Segment Open
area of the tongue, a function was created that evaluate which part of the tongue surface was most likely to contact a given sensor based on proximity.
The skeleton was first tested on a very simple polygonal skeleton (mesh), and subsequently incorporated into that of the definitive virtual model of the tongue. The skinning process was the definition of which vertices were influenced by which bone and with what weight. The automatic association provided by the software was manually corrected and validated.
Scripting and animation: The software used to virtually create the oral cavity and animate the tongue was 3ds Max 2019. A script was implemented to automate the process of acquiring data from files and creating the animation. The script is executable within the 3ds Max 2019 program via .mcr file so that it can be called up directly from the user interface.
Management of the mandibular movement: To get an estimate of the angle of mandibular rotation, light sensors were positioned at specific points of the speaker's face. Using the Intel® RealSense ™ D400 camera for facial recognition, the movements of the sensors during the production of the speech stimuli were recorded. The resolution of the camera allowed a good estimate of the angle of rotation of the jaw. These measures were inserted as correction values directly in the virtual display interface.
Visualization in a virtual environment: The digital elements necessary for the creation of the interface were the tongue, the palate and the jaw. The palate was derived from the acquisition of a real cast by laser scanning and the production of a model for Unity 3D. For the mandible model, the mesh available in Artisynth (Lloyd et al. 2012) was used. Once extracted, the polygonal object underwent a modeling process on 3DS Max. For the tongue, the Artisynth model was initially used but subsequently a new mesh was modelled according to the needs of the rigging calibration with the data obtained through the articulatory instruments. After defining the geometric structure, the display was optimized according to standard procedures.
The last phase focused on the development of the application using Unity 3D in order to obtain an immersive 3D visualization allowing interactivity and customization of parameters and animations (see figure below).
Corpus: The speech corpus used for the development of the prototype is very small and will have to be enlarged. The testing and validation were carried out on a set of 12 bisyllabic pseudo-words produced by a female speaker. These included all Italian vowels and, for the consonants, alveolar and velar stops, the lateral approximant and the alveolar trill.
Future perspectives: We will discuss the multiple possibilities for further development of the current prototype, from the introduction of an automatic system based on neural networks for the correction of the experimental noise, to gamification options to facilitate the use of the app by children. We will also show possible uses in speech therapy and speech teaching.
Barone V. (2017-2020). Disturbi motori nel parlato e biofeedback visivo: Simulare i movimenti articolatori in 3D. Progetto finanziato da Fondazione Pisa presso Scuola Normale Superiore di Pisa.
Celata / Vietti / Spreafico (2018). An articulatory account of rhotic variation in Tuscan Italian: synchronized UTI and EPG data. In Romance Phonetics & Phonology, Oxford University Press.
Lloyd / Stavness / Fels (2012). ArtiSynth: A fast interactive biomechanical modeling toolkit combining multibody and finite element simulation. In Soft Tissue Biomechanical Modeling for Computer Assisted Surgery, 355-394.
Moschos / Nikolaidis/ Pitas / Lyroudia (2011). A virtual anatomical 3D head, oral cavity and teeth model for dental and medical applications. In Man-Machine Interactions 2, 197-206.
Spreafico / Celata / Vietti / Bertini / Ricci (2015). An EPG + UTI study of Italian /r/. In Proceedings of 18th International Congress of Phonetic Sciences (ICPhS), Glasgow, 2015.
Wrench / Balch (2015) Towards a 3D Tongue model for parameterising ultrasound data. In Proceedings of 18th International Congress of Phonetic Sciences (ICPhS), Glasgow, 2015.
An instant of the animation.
Segment Closed
Copy out every line above where "Congress" is present.

SOLUTION FOR THIS TASK
Spreafico / Celata / Vietti / Bertini / Ricci (2015). An EPG + UTI study of Italian /r/. In Proceedings of 18th International Congress of Phonetic Sciences (ICPhS), Glasgow, 2015.
Wrench / Balch (2015) Towards a 3D Tongue model for parameterising ultrasound data. In Proceedings of 18th International Congress of Phonetic Sciences (ICPhS), Glasgow, 2015.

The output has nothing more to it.